The third annual Explorium Ed-venture Day at Sugar Sand Park offered hands-on activities, team games and exposure to community organizations that use science in their work.
The Children's Science Explorium is an educational facility within the park's community center that offers educational exhibits and programs. The event was staged on a field adjacent to the community center, where a stage, activity stations and booths for 16 exhibitors were assembled.
"This event directly speaks to the curiosity, the investigative nature of kids, and gets them interested in science in a fun, exploratory way and shows them how science is vital to our everyday life," said Stacee Lanz, the park's special events coordinator.
The explorium's reflective telescope, which is normally used to view the moon at night, was moved outside and fitted with a special solar filter, making it safe for people to look at the sun.
Explorium exhibit coordinator Chip Robelen said the telescope provided views of sun spots, areas of the sun with slightly different temperatures that appear black.
"I saw the sun's sun spots," said 12-year-old Boca resident Rachel Reyblat. "I'm learning more things about science and discovering new things."
Additional activities featured a fossil dig pit with buried shark teeth, snake and fish vertebrae and other small items for kids who found them to keep, balloon helicopter kits, puzzles, and a tot zone for small children.
The Gee Whiz Quiz Show for kids ages 7 through 12 pitted teams against each other to answer science trivia questions and perform "fun and wacky" physical challenges, said explorium curator Heather Peete.

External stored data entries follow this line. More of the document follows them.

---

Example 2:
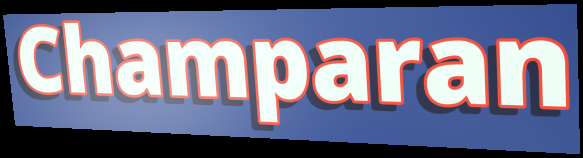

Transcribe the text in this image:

Champaran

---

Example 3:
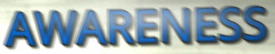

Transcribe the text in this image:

AWARENESS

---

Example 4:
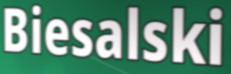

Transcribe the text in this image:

Biesalski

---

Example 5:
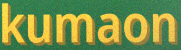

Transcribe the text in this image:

kumaon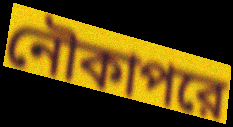
নৌকাপরে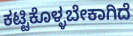
ಕಟ್ಟಿಕೊಳ್ಳಬೇಕಾಗಿದೆ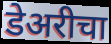
डेअरीचाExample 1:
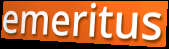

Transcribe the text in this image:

emeritus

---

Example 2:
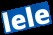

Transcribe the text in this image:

lele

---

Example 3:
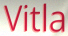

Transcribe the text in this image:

Vitla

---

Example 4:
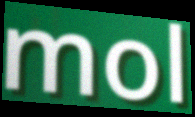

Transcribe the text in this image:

mol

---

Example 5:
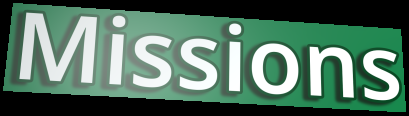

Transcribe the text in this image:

MissionsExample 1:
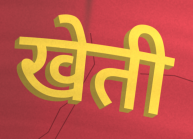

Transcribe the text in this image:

खेती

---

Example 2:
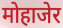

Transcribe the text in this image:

Trivia questions came from four categories: geology; forces, motion and energy; chemistry; and biology. Some of the physical challenges involved flying paper airplanes into basket hangars to demonstrate the principle of lift, popping water balloons, and eating whipped cream pies to uncover a hidden surprise.

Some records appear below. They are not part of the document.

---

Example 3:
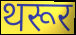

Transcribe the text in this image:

थरूर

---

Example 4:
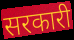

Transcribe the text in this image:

सरकारी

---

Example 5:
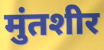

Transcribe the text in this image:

मुंतशीरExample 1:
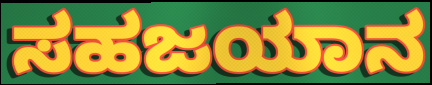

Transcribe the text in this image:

ಸಹಜಯಾನ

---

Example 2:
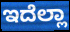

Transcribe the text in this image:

ಇದೆಲ್ಲಾ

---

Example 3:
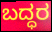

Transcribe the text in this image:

ಬದ್ಧರ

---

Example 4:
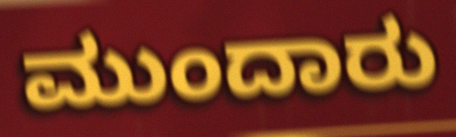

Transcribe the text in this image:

ಮುಂದಾರು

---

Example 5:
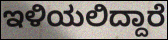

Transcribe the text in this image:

ಇಳಿಯಲಿದ್ದಾರೆ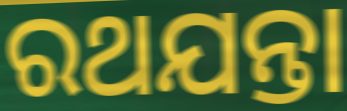
ରଥଯନ୍ତା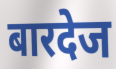
बारदेजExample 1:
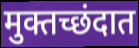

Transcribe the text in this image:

मुक्तच्छंदात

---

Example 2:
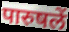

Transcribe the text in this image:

पारुषलें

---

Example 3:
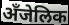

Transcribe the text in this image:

अँजेलिक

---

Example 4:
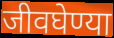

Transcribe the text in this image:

जीवघेण्या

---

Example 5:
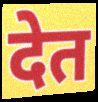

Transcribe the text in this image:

देत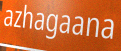
azhagaana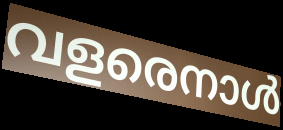
വളരെനാൾ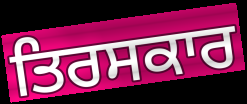
ਤਿਰਸਕਾਰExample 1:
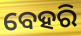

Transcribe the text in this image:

ବେହରି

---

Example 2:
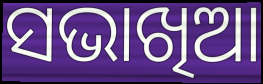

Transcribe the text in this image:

ସଭାଖିଆ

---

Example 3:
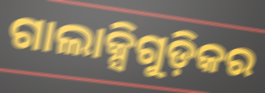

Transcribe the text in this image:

ଗାଲାକ୍ସିଗୁଡ଼ିକର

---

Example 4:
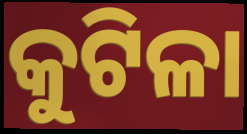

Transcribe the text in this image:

କୁଟିଳା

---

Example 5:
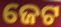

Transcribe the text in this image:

ଜେଟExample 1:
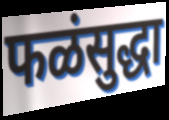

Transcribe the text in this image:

फळंसुद्धा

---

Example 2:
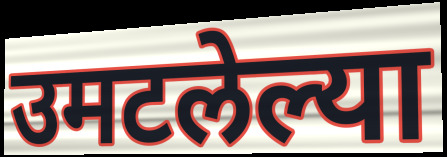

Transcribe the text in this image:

उमटलेल्या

Exhibitors included the Historical Society of Palm Beach County, the Solid Waste Authority of Palm Beach County, and the Boca Raton Police Services Department.

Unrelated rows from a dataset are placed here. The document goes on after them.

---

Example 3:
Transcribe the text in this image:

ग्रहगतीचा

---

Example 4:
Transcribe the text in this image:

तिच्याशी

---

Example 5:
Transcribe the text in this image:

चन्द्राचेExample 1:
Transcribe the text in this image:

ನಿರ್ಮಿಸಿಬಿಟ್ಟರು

The historical society's station offered a look at Native American archaeological artifacts and items like a reproduction of an original shark tooth club found in Key Marco in 1896 that the Calusa Indians of southwest Florida used as a weapon, said curator of education Richard Marconi. The organization also provided free kits to make ancient Native American olive shell necklaces.
Kids, many with their parents or grandparents in tow, roamed the field populated with exhibitor booths.
Tom Skramstad, a part-time Boca resident from Minneapolis, attended with his grandsons, Tom and Truman Morsman, also of Minneapolis. They stopped at the police services department's booth, where crime scene technician Darcy Cope gave them a primer on fingerprinting.
"We're going from booth to booth, and learning here … is pretty interesting," Skramstad said.
Skramstad said his grandsons like coming to the explorium when they visit.
"They learn how things work, how the world works, and how the laws of physics … make things move," he said.